Work request:
Lines in the data below that contain the word "APERTURE" are to be copied.

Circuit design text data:
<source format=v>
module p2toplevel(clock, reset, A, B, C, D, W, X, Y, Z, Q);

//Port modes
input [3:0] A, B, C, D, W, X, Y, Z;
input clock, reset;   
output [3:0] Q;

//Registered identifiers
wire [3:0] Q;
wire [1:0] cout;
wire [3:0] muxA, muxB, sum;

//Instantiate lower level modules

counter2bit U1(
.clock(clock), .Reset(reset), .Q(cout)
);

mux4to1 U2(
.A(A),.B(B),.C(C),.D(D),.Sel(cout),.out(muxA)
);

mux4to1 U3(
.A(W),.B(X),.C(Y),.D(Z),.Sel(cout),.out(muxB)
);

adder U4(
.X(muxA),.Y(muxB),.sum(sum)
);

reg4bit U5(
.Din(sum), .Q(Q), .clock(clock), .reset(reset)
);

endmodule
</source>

* * *

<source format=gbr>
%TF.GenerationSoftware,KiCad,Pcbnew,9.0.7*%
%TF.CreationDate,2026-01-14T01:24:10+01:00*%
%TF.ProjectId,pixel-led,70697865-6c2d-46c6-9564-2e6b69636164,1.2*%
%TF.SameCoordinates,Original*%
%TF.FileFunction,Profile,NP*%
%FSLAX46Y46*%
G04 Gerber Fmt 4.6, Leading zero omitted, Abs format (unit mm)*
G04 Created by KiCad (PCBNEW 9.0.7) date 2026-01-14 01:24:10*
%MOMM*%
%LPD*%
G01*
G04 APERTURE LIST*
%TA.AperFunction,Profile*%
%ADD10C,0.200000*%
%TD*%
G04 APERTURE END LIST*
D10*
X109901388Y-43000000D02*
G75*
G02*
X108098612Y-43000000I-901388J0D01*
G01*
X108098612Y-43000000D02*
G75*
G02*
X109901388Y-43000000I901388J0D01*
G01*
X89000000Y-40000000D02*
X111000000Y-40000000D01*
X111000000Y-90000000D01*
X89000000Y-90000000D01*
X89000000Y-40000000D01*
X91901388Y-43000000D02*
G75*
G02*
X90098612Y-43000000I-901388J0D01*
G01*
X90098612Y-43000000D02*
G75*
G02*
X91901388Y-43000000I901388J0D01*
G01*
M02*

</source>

Final answer:
G04 APERTURE LIST*
G04 APERTURE END LIST*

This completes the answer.